◆ **WHAT IS REQUIRED**
Please restate each line of the data below exactly. Omit all images.

(Saved data entries)
-=-=-=-=-

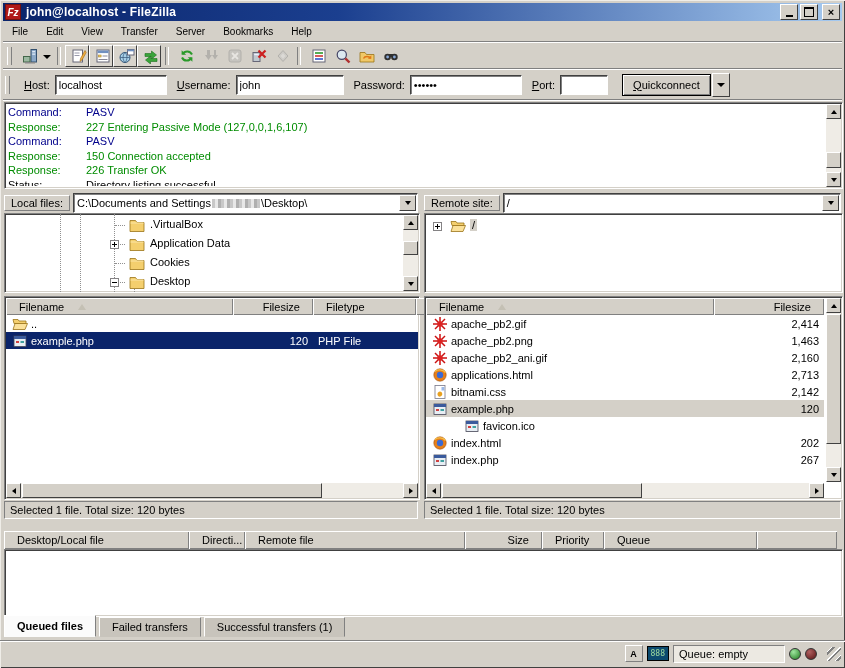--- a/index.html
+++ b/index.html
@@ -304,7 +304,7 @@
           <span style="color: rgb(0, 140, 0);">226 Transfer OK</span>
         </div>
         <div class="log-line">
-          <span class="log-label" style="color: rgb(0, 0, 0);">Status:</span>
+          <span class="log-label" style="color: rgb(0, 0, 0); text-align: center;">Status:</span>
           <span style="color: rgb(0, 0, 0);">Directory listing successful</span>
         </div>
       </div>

-=-=-=-=-

◆ **RESPONSE**
--- a/index.html
+++ b/index.html
@@ -304,7 +304,7 @@
           <span style="color: rgb(0, 140, 0);">226 Transfer OK</span>
         </div>
         <div class="log-line">
-          <span class="log-label" style="color: rgb(0, 0, 0);">Status:</span>
+          <span class="log-label" style="color: rgb(0, 0, 0); text-align: center;">Status:</span>
           <span style="color: rgb(0, 0, 0);">Directory listing successful</span>
         </div>
       </div>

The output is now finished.